Olson et al. (43) reported an aggressive sarcoma in the primary tumor was immunohistochemically CD34 positive and diagnosed as DSFP with fibrosarcomatous transformation. One year later, the patient suffered a recurrence and the recurrent sample was immunohistochemically negative for S-100 and CD34, negative for SOX-10, and completely absent for H3K27Me3. Subsequent additional pan-TRK immunohistochemistry showed weak cytoplasmic staining, but further molecular testing and targeted therapy were not done and the patient developed metastasis after 5 years. The presence of EML4-NTRK3 fusion was confirmed for recurrent and metastatic tumors using RT-PCR followed by Sanger and RNA sequencing. The histologic diversity of NTRK-RSCNs makes it a great diagnostic challenge, and as a result, the risk of missing effective treatment is high. Pathologists should be equipped with a high level of awareness and useful diagnostic aids, recognize the importance and limitations of pan-TRK immunohistochemistry, and ultimately rely on molecular assays to reach a precise diagnosis.

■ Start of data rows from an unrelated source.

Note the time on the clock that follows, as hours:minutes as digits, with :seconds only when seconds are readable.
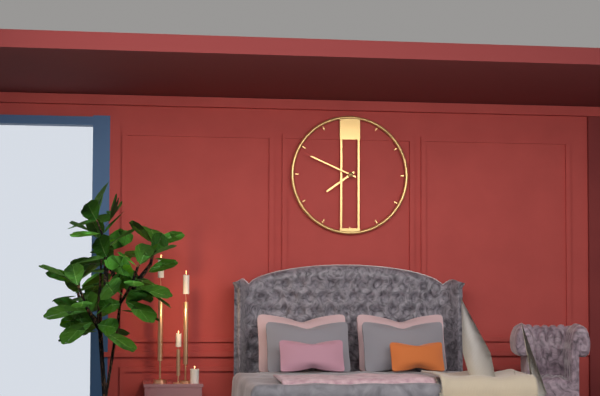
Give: 7:49
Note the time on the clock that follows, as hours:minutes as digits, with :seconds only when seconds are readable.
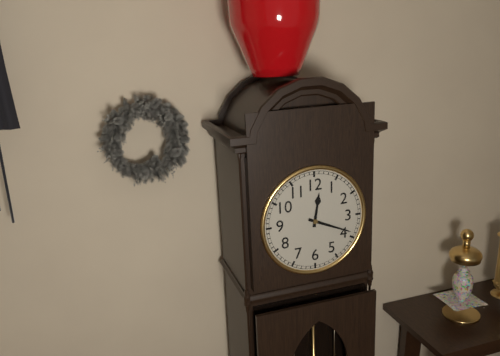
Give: 12:19
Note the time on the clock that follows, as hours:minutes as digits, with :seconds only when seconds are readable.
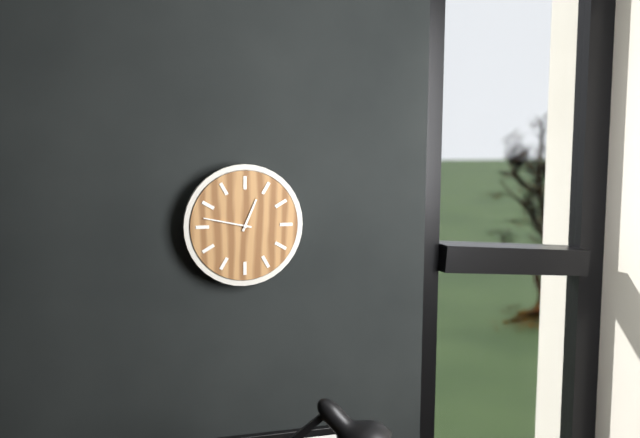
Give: 12:47
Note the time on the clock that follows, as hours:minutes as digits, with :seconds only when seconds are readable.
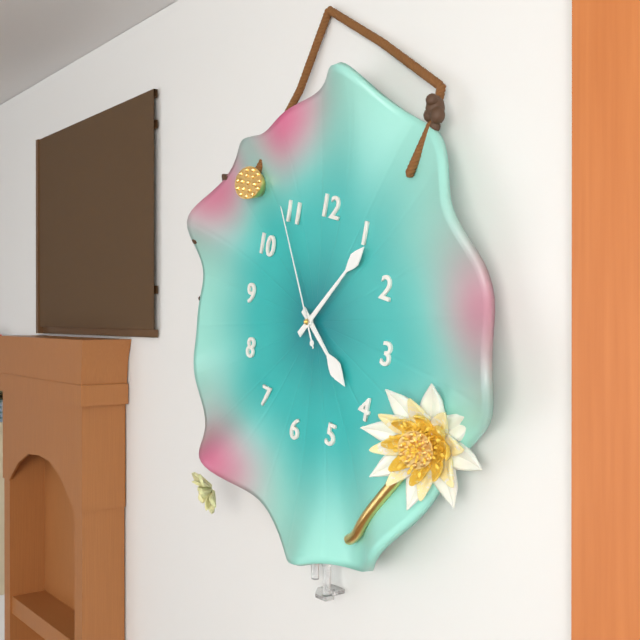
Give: 4:06:54
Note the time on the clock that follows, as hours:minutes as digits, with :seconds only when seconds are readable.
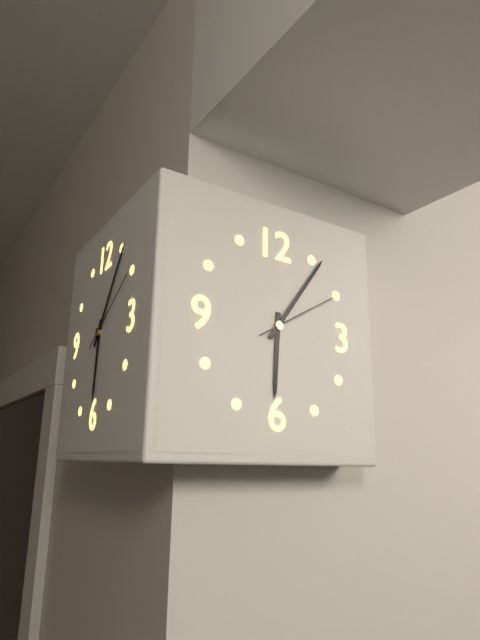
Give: 6:06:10
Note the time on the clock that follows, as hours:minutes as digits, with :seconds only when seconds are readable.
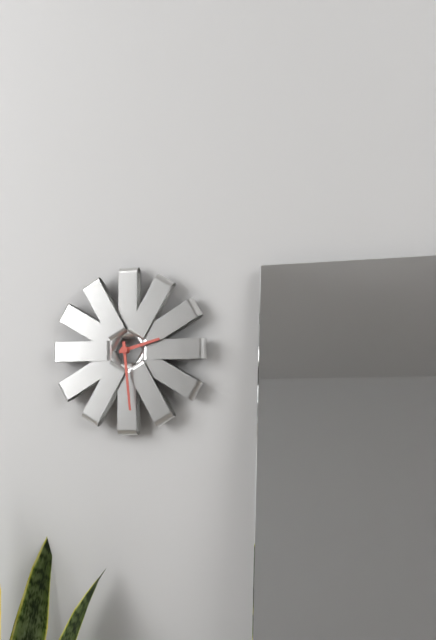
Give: 2:29
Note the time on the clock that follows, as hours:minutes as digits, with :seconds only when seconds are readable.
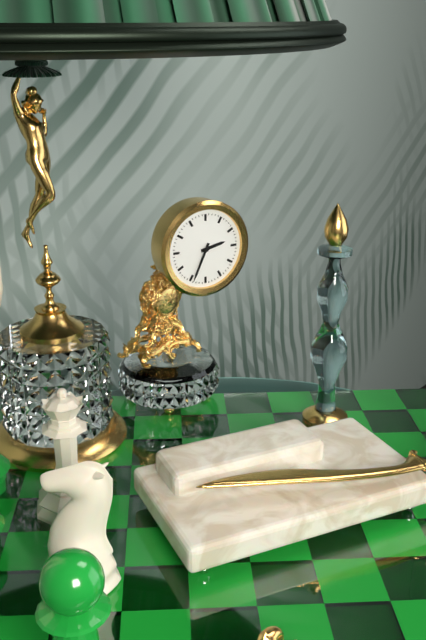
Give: 2:34
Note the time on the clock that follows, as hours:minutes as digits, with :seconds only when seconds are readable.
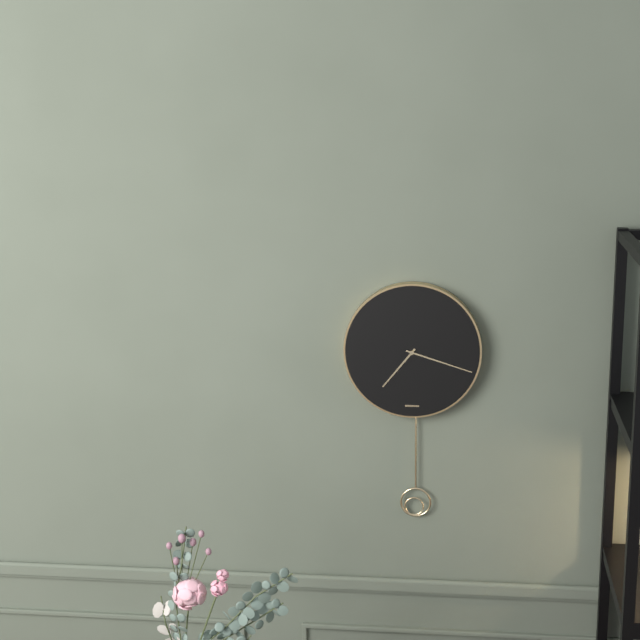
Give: 7:18
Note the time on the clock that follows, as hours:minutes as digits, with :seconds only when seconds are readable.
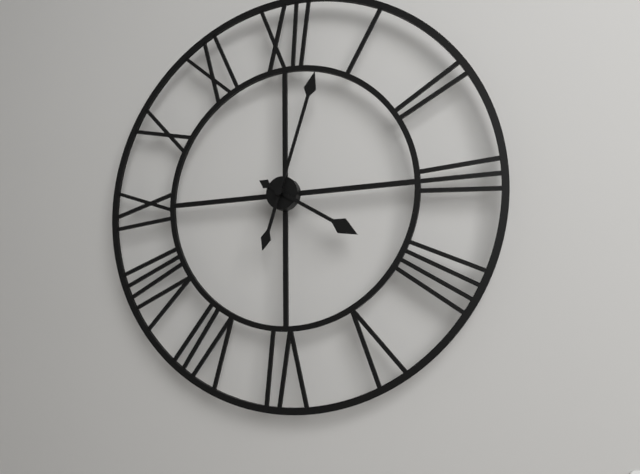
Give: 4:03
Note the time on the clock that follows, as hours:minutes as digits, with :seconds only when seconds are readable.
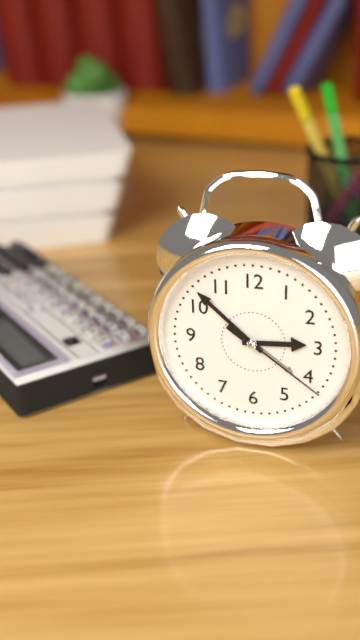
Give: 2:52:21
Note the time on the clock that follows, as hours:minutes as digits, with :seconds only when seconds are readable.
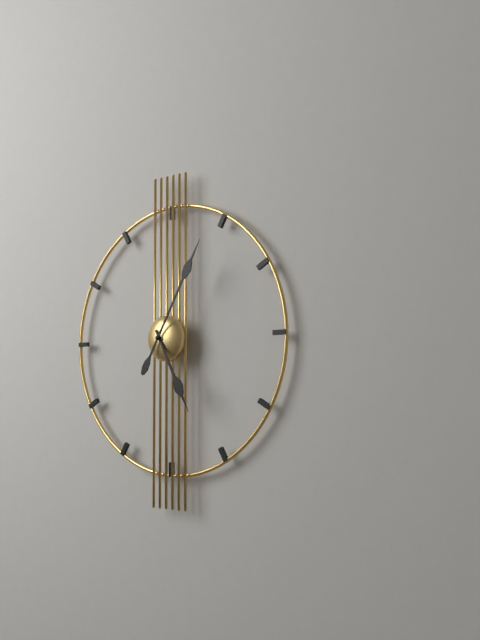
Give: 5:05
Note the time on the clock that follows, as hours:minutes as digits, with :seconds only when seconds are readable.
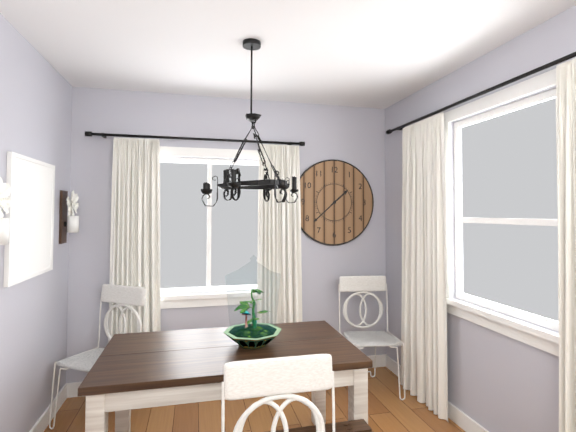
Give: 1:38
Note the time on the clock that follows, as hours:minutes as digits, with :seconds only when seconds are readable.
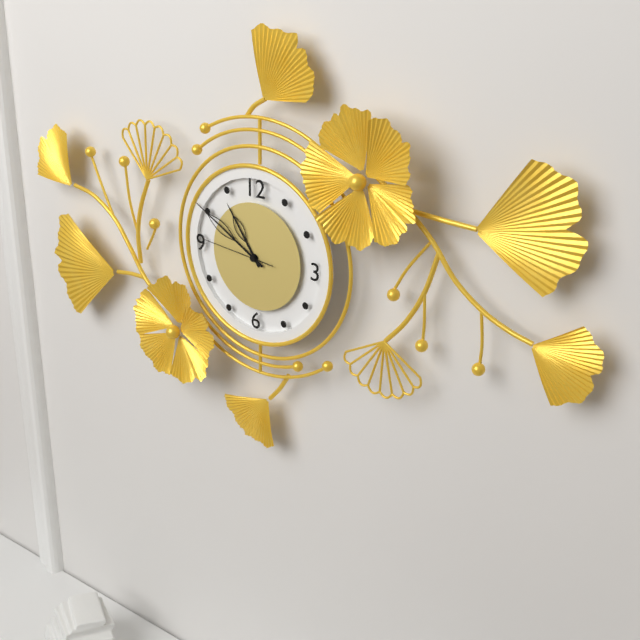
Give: 10:50:46
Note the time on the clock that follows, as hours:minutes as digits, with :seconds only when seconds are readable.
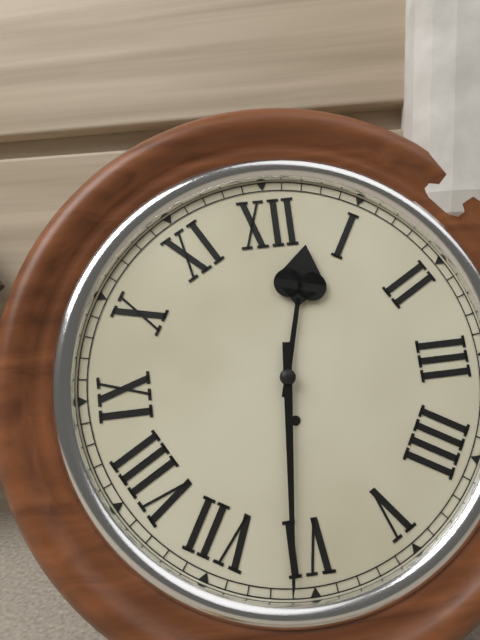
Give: 12:31
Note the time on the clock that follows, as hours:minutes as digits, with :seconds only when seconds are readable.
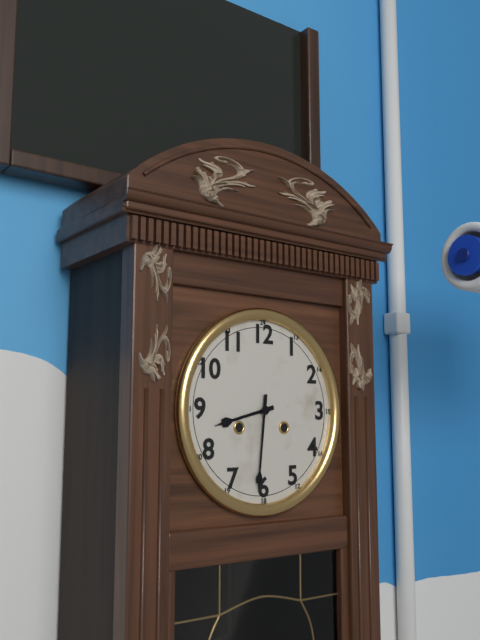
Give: 8:31
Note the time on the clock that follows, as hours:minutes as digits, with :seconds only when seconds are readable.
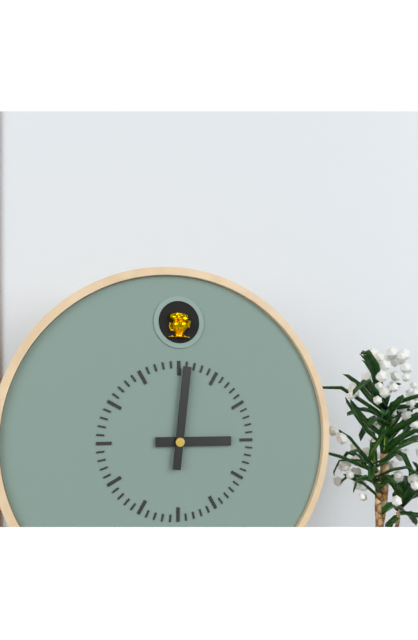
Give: 3:01
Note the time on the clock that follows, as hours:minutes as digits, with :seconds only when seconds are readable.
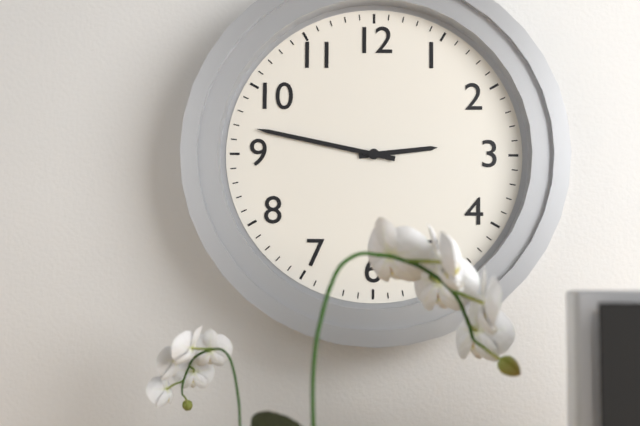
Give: 2:47
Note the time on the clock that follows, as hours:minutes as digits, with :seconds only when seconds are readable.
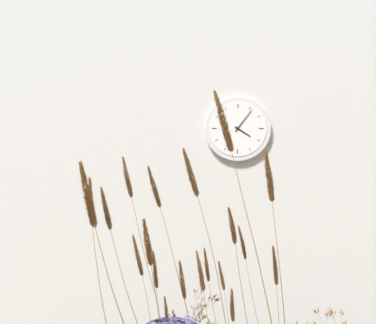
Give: 4:06
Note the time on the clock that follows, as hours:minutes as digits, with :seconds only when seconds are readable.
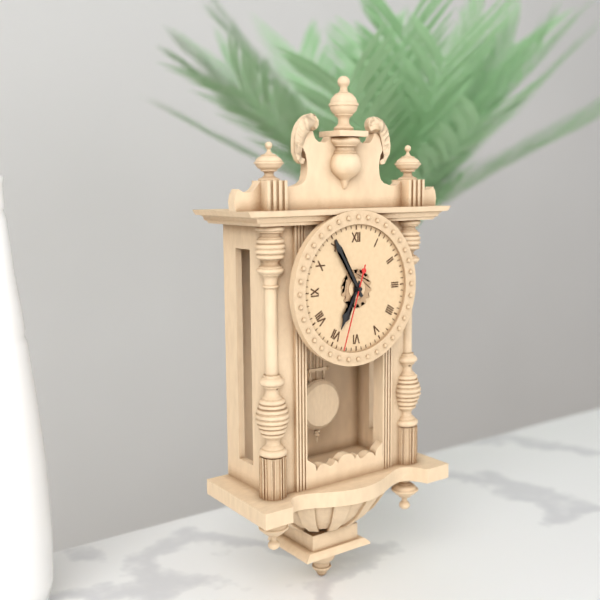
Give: 6:55:33
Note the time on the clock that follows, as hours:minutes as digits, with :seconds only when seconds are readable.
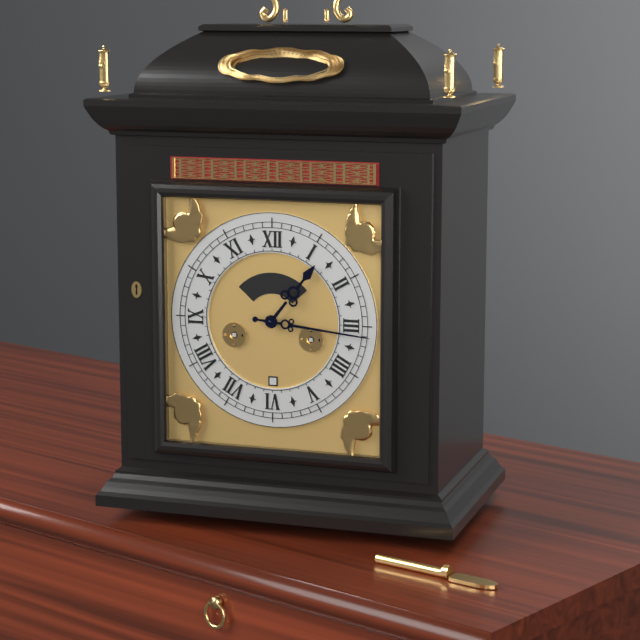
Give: 1:16
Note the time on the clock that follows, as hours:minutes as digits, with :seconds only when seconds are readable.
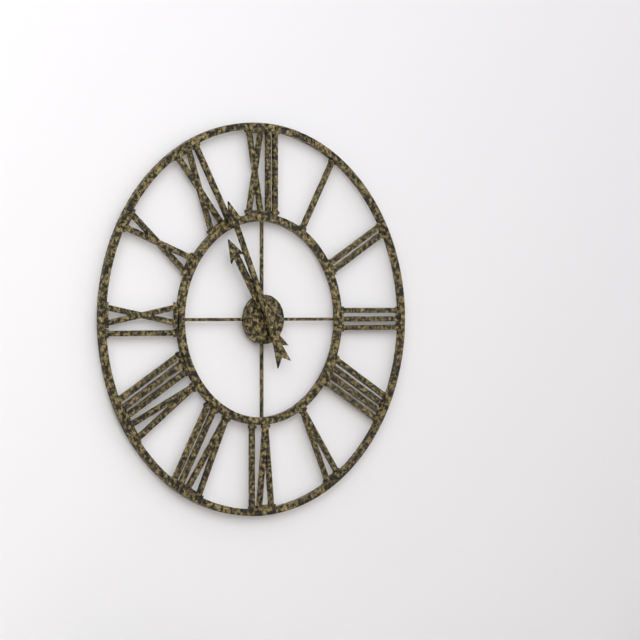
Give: 10:56
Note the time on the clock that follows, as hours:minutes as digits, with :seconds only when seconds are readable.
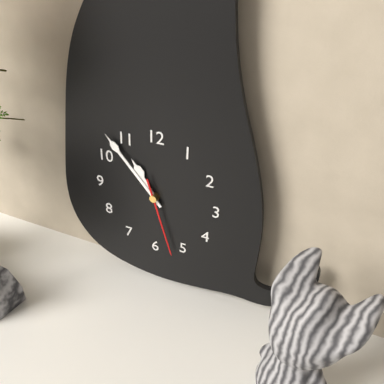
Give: 10:53:27
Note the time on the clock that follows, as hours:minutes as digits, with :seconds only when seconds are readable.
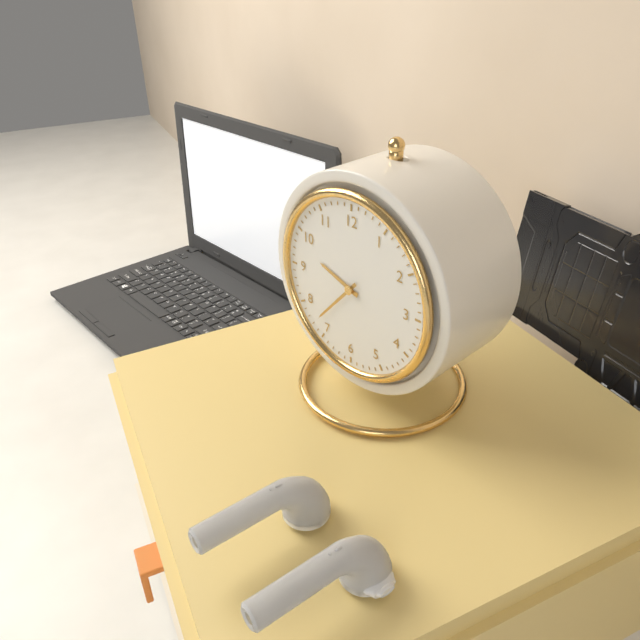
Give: 9:37
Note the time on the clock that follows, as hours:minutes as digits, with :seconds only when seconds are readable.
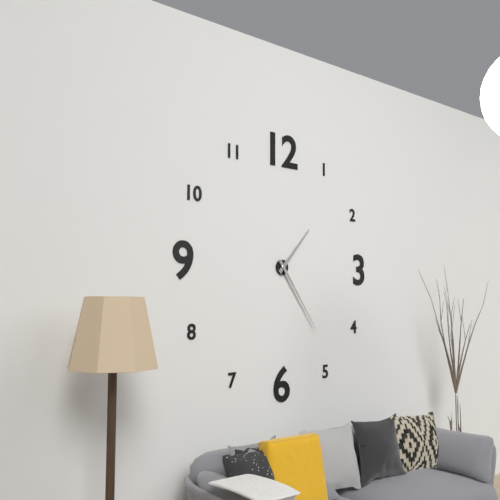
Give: 1:24
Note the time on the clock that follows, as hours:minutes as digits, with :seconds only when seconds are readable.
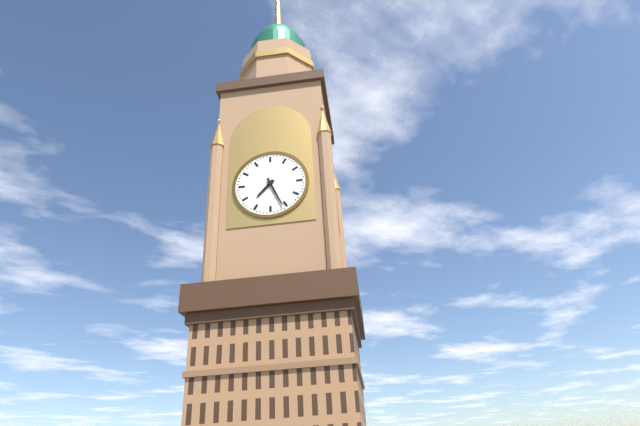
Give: 7:26
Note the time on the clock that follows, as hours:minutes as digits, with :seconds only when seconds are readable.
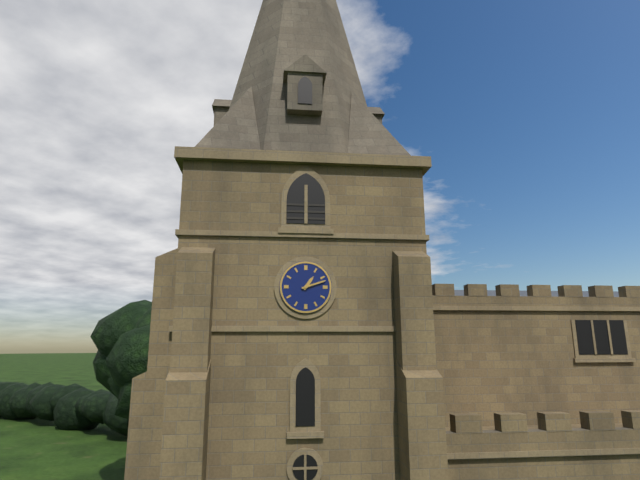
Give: 1:12
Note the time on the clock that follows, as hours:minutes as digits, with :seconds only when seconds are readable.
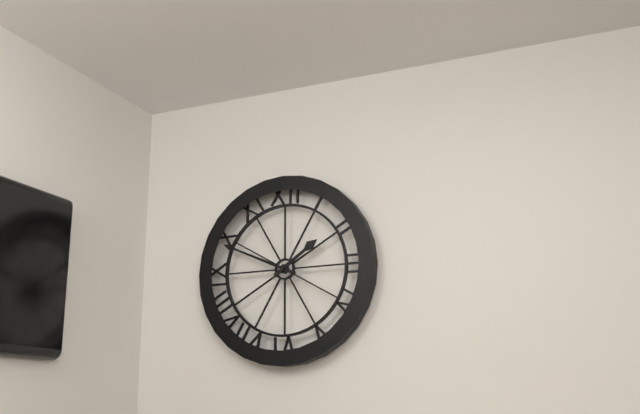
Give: 1:49
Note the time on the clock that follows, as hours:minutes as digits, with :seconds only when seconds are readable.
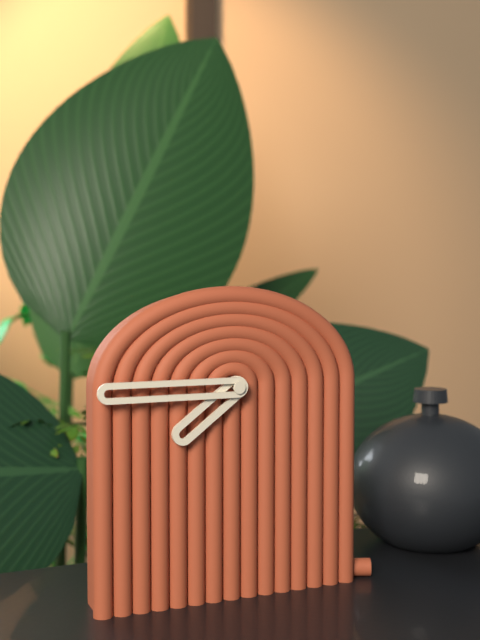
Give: 7:45
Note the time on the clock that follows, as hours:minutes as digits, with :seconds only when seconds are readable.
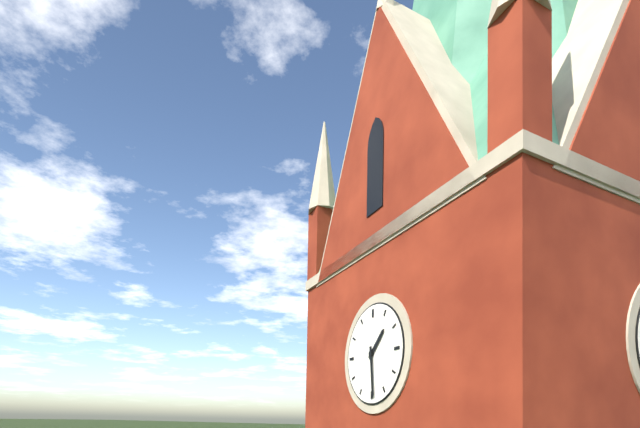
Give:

Fluorescence in situ hybridization (FISH) is fast and economical. The incidence of NTRK1 rearrangements (68.9%, 111/161) was much higher than in NTRK2 (1.9%, 3/161) and NTRK3 (29.2%, 47/161) rearrangements, consistent with the literature (53). NTRK1 gene fusion rate was remarkably higher in soft tissues than in viscera. TPM3::NTRK1 fusion was the most common translocation, and the other NTRK1 fusion partners included LMNA, TPR, IRF2BP2, TMB3, and C16orf72. However, the NTRK3 gene fusion rate was significantly higher in viscera than in soft tissues, the most common partner gene was EVT6, and the remaining fusion partners included SPECC1L, EML4, STRN, TFG, SQSTM1, BPMS, and RBPMS. Only three cases (1.9%, 3/161) had NTRK2 mutations (fusion partners were identified, SPECC1L, STRN, and WWOX, respectively). With the increasing number of reports, more NTRK fusion genes will be discovered, and the gene spectrum of NTRK-RSCNs will be more comprehensive. However, FISH not only fails to provide information about the fusion partners but may also produce false-negative results on account of atypical small-gap or unbalanced split signals. RT-PCR is a high-sensitivity method, but it is only suitable for detecting known fusions and cannot detect multiple NTRK gene fusions at the same time (19). NGS is ideal for tumor types with low incidence of NTRK fusion and can identify new tumor types. There are two types of NGS: DNA sequencing and RNA sequencing. RNA-NGS has higher sensitivity than DNA-NGS and avoids technical problems caused by intronic regions (54). It is suggested that both DNA and RNA testing be performed when conditions permit to improve the detection rate and accuracy.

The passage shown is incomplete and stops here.